(Document images with source code)
* * *
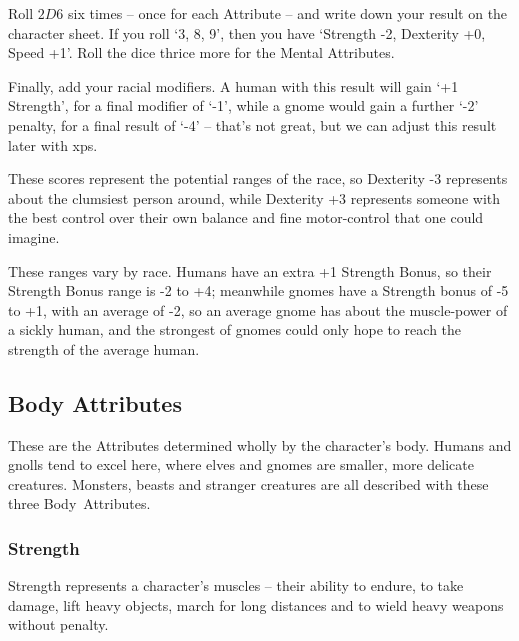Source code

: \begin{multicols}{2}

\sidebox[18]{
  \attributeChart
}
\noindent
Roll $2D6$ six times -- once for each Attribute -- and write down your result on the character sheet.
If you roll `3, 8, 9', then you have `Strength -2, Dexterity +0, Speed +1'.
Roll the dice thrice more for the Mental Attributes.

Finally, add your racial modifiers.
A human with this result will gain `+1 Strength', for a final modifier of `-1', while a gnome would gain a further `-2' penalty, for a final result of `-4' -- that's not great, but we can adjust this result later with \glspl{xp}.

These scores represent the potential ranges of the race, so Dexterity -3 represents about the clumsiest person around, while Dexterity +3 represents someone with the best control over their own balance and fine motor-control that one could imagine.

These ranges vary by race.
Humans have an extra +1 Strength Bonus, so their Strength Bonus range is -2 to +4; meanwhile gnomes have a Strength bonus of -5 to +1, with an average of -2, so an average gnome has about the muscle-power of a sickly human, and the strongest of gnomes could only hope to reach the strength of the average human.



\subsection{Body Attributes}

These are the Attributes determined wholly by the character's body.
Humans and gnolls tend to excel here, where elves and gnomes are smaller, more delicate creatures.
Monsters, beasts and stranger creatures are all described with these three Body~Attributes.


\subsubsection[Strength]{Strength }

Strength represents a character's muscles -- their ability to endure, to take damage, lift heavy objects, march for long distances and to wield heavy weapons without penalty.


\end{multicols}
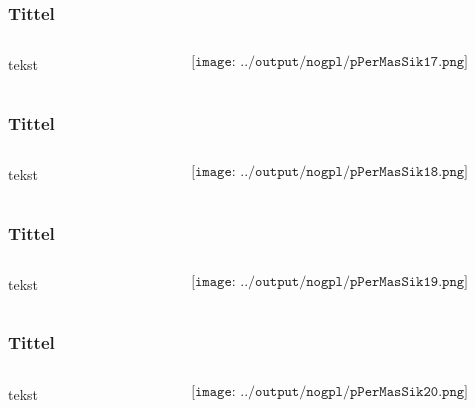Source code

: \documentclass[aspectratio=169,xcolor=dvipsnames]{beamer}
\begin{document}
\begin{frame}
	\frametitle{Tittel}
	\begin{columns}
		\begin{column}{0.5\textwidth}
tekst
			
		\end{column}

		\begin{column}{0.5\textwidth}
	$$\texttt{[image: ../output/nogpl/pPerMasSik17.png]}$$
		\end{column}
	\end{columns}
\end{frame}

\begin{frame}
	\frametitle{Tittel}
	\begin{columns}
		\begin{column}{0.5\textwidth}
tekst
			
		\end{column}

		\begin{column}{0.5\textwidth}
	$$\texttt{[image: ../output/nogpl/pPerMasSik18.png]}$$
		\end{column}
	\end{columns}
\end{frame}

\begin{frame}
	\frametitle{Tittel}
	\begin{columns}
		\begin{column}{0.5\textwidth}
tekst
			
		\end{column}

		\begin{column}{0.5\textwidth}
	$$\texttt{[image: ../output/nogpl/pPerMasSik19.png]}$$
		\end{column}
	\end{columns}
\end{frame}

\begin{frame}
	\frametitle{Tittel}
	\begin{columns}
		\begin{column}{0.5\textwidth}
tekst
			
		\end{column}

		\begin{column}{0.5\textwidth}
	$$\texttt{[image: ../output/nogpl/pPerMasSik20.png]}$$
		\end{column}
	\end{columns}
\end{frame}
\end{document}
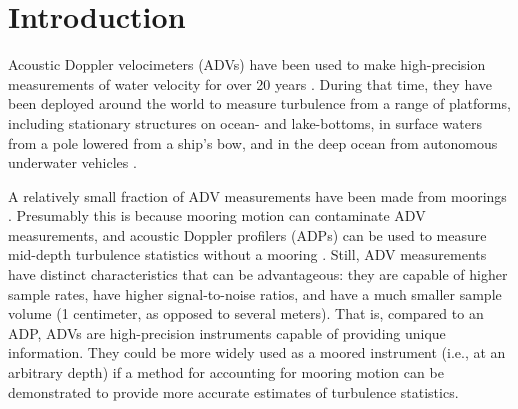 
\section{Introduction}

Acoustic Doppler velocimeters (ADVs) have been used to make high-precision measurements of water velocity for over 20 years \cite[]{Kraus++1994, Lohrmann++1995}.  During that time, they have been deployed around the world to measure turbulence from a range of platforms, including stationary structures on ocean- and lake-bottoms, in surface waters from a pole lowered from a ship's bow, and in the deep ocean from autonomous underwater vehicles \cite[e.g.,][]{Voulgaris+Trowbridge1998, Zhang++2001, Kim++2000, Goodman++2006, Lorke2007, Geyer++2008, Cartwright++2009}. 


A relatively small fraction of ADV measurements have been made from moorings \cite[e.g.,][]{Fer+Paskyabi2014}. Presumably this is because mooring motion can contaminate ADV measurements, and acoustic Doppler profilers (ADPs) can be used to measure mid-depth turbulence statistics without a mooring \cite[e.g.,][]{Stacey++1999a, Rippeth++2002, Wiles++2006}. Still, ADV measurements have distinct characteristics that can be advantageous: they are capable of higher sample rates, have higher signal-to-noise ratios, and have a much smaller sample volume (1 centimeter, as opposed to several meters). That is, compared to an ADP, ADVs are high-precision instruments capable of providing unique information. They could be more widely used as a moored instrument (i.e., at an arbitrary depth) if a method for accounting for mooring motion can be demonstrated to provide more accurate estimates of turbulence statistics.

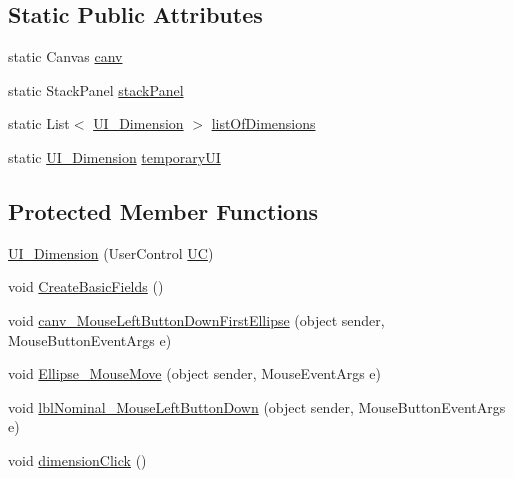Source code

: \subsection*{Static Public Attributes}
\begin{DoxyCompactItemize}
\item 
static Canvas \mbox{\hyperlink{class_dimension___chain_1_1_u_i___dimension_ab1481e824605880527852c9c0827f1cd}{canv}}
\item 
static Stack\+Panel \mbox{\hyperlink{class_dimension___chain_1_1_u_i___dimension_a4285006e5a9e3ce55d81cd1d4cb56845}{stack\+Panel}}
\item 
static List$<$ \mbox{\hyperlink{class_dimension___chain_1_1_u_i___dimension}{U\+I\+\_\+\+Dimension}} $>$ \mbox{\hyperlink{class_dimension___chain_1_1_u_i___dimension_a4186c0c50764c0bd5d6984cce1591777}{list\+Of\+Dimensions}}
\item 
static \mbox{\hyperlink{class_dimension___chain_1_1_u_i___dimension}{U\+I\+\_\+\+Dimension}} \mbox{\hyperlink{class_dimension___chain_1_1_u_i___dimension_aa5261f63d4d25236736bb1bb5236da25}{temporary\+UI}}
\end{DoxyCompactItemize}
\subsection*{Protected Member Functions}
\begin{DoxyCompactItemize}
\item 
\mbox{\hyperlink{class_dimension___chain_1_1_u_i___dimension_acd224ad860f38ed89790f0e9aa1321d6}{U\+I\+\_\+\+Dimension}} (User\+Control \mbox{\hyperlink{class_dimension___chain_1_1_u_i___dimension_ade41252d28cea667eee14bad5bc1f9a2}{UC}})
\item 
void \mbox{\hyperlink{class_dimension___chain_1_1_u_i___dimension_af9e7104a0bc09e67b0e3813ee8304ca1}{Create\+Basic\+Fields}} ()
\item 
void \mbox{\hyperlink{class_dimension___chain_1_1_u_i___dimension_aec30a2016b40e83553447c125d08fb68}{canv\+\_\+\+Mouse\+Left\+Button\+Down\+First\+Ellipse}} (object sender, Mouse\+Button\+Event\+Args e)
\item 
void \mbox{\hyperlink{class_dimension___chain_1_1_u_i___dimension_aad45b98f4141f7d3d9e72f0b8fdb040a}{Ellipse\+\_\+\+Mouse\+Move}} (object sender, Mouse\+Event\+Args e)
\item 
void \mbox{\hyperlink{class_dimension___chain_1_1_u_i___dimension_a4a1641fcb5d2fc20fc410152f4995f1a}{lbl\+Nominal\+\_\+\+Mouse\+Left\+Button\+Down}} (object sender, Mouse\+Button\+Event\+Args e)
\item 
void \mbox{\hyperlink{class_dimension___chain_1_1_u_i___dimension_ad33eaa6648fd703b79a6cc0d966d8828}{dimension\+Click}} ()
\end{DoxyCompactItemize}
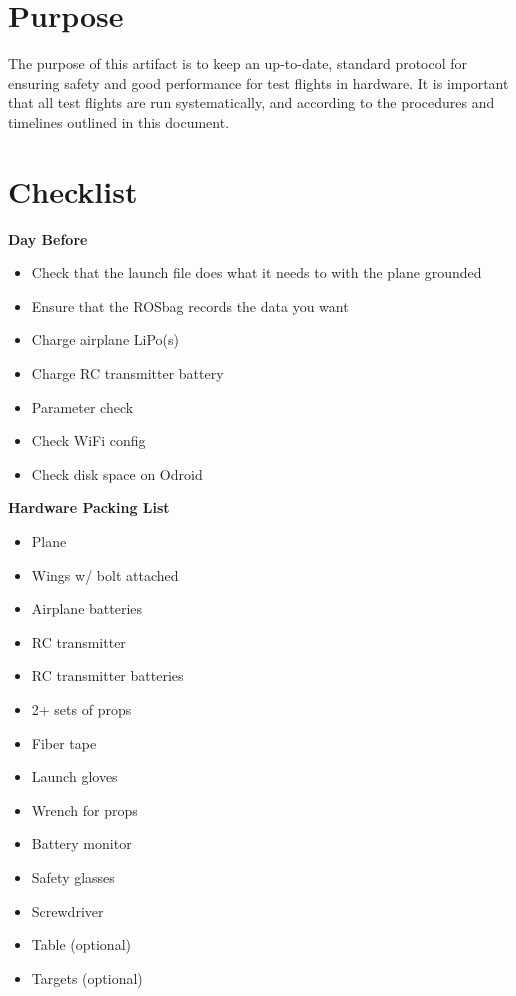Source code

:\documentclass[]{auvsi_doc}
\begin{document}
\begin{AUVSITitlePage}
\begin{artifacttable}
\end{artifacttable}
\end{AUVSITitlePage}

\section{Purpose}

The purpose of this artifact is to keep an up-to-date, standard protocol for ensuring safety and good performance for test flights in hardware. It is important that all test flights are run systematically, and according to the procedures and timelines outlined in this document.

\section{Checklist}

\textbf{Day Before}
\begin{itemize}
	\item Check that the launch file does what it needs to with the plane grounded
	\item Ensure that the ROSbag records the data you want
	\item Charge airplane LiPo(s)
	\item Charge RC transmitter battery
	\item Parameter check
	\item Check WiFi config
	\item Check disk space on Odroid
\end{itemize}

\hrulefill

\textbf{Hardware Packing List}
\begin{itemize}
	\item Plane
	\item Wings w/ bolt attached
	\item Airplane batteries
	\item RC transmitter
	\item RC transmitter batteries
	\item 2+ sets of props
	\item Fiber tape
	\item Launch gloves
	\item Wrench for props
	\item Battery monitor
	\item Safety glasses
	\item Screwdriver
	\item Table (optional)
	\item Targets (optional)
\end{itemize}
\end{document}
* * *
(ASSIGNMENT): For each entry, repeat its text exactly and leave out any picture it holds.

(SOLUTION FOR THIS EXERCISE):
Source code

: \begin{multicols}{2}

\sidebox[18]{
  \attributeChart
}
\noindent
Roll $2D6$ six times -- once for each Attribute -- and write down your result on the character sheet.
If you roll `3, 8, 9', then you have `Strength -2, Dexterity +0, Speed +1'.
Roll the dice thrice more for the Mental Attributes.

Finally, add your racial modifiers.
A human with this result will gain `+1 Strength', for a final modifier of `-1', while a gnome would gain a further `-2' penalty, for a final result of `-4' -- that's not great, but we can adjust this result later with \glspl{xp}.

These scores represent the potential ranges of the race, so Dexterity -3 represents about the clumsiest person around, while Dexterity +3 represents someone with the best control over their own balance and fine motor-control that one could imagine.

These ranges vary by race.
Humans have an extra +1 Strength Bonus, so their Strength Bonus range is -2 to +4; meanwhile gnomes have a Strength bonus of -5 to +1, with an average of -2, so an average gnome has about the muscle-power of a sickly human, and the strongest of gnomes could only hope to reach the strength of the average human.



\subsection{Body Attributes}

These are the Attributes determined wholly by the character's body.
Humans and gnolls tend to excel here, where elves and gnomes are smaller, more delicate creatures.
Monsters, beasts and stranger creatures are all described with these three Body~Attributes.


\subsubsection[Strength]{Strength }

Strength represents a character's muscles -- their ability to endure, to take damage, lift heavy objects, march for long distances and to wield heavy weapons without penalty.


\end{multicols}
Source code

: \documentclass[aspectratio=169,xcolor=dvipsnames]{beamer}
\begin{document}
\begin{frame}
	\frametitle{Tittel}
	\begin{columns}
		\begin{column}{0.5\textwidth}
tekst
			
		\end{column}

		\begin{column}{0.5\textwidth}
	$$\texttt{[image: ../output/nogpl/pPerMasSik17.png]}$$
		\end{column}
	\end{columns}
\end{frame}

\begin{frame}
	\frametitle{Tittel}
	\begin{columns}
		\begin{column}{0.5\textwidth}
tekst
			
		\end{column}

		\begin{column}{0.5\textwidth}
	$$\texttt{[image: ../output/nogpl/pPerMasSik18.png]}$$
		\end{column}
	\end{columns}
\end{frame}

\begin{frame}
	\frametitle{Tittel}
	\begin{columns}
		\begin{column}{0.5\textwidth}
tekst
			
		\end{column}

		\begin{column}{0.5\textwidth}
	$$\texttt{[image: ../output/nogpl/pPerMasSik19.png]}$$
		\end{column}
	\end{columns}
\end{frame}

\begin{frame}
	\frametitle{Tittel}
	\begin{columns}
		\begin{column}{0.5\textwidth}
tekst
			
		\end{column}

		\begin{column}{0.5\textwidth}
	$$\texttt{[image: ../output/nogpl/pPerMasSik20.png]}$$
		\end{column}
	\end{columns}
\end{frame}
\end{document}
\section{Introduction}

Acoustic Doppler velocimeters (ADVs) have been used to make high-precision measurements of water velocity for over 20 years \cite[]{Kraus++1994, Lohrmann++1995}.  During that time, they have been deployed around the world to measure turbulence from a range of platforms, including stationary structures on ocean- and lake-bottoms, in surface waters from a pole lowered from a ship's bow, and in the deep ocean from autonomous underwater vehicles \cite[e.g.,][]{Voulgaris+Trowbridge1998, Zhang++2001, Kim++2000, Goodman++2006, Lorke2007, Geyer++2008, Cartwright++2009}. 


A relatively small fraction of ADV measurements have been made from moorings \cite[e.g.,][]{Fer+Paskyabi2014}. Presumably this is because mooring motion can contaminate ADV measurements, and acoustic Doppler profilers (ADPs) can be used to measure mid-depth turbulence statistics without a mooring \cite[e.g.,][]{Stacey++1999a, Rippeth++2002, Wiles++2006}. Still, ADV measurements have distinct characteristics that can be advantageous: they are capable of higher sample rates, have higher signal-to-noise ratios, and have a much smaller sample volume (1 centimeter, as opposed to several meters). That is, compared to an ADP, ADVs are high-precision instruments capable of providing unique information. They could be more widely used as a moored instrument (i.e., at an arbitrary depth) if a method for accounting for mooring motion can be demonstrated to provide more accurate estimates of turbulence statistics.

Source code

: \subsection*{Static Public Attributes}
\begin{DoxyCompactItemize}
\item 
static Canvas \mbox{\hyperlink{class_dimension___chain_1_1_u_i___dimension_ab1481e824605880527852c9c0827f1cd}{canv}}
\item 
static Stack\+Panel \mbox{\hyperlink{class_dimension___chain_1_1_u_i___dimension_a4285006e5a9e3ce55d81cd1d4cb56845}{stack\+Panel}}
\item 
static List$<$ \mbox{\hyperlink{class_dimension___chain_1_1_u_i___dimension}{U\+I\+\_\+\+Dimension}} $>$ \mbox{\hyperlink{class_dimension___chain_1_1_u_i___dimension_a4186c0c50764c0bd5d6984cce1591777}{list\+Of\+Dimensions}}
\item 
static \mbox{\hyperlink{class_dimension___chain_1_1_u_i___dimension}{U\+I\+\_\+\+Dimension}} \mbox{\hyperlink{class_dimension___chain_1_1_u_i___dimension_aa5261f63d4d25236736bb1bb5236da25}{temporary\+UI}}
\end{DoxyCompactItemize}
\subsection*{Protected Member Functions}
\begin{DoxyCompactItemize}
\item 
\mbox{\hyperlink{class_dimension___chain_1_1_u_i___dimension_acd224ad860f38ed89790f0e9aa1321d6}{U\+I\+\_\+\+Dimension}} (User\+Control \mbox{\hyperlink{class_dimension___chain_1_1_u_i___dimension_ade41252d28cea667eee14bad5bc1f9a2}{UC}})
\item 
void \mbox{\hyperlink{class_dimension___chain_1_1_u_i___dimension_af9e7104a0bc09e67b0e3813ee8304ca1}{Create\+Basic\+Fields}} ()
\item 
void \mbox{\hyperlink{class_dimension___chain_1_1_u_i___dimension_aec30a2016b40e83553447c125d08fb68}{canv\+\_\+\+Mouse\+Left\+Button\+Down\+First\+Ellipse}} (object sender, Mouse\+Button\+Event\+Args e)
\item 
void \mbox{\hyperlink{class_dimension___chain_1_1_u_i___dimension_aad45b98f4141f7d3d9e72f0b8fdb040a}{Ellipse\+\_\+\+Mouse\+Move}} (object sender, Mouse\+Event\+Args e)
\item 
void \mbox{\hyperlink{class_dimension___chain_1_1_u_i___dimension_a4a1641fcb5d2fc20fc410152f4995f1a}{lbl\+Nominal\+\_\+\+Mouse\+Left\+Button\+Down}} (object sender, Mouse\+Button\+Event\+Args e)
\item 
void \mbox{\hyperlink{class_dimension___chain_1_1_u_i___dimension_ad33eaa6648fd703b79a6cc0d966d8828}{dimension\+Click}} ()
\end{DoxyCompactItemize}
Source code

:\documentclass[]{auvsi_doc}
\begin{document}
\begin{AUVSITitlePage}
\begin{artifacttable}
\end{artifacttable}
\end{AUVSITitlePage}

\section{Purpose}

The purpose of this artifact is to keep an up-to-date, standard protocol for ensuring safety and good performance for test flights in hardware. It is important that all test flights are run systematically, and according to the procedures and timelines outlined in this document.

\section{Checklist}

\textbf{Day Before}
\begin{itemize}
	\item Check that the launch file does what it needs to with the plane grounded
	\item Ensure that the ROSbag records the data you want
	\item Charge airplane LiPo(s)
	\item Charge RC transmitter battery
	\item Parameter check
	\item Check WiFi config
	\item Check disk space on Odroid
\end{itemize}

\hrulefill

\textbf{Hardware Packing List}
\begin{itemize}
	\item Plane
	\item Wings w/ bolt attached
	\item Airplane batteries
	\item RC transmitter
	\item RC transmitter batteries
	\item 2+ sets of props
	\item Fiber tape
	\item Launch gloves
	\item Wrench for props
	\item Battery monitor
	\item Safety glasses
	\item Screwdriver
	\item Table (optional)
	\item Targets (optional)
\end{itemize}
\end{document}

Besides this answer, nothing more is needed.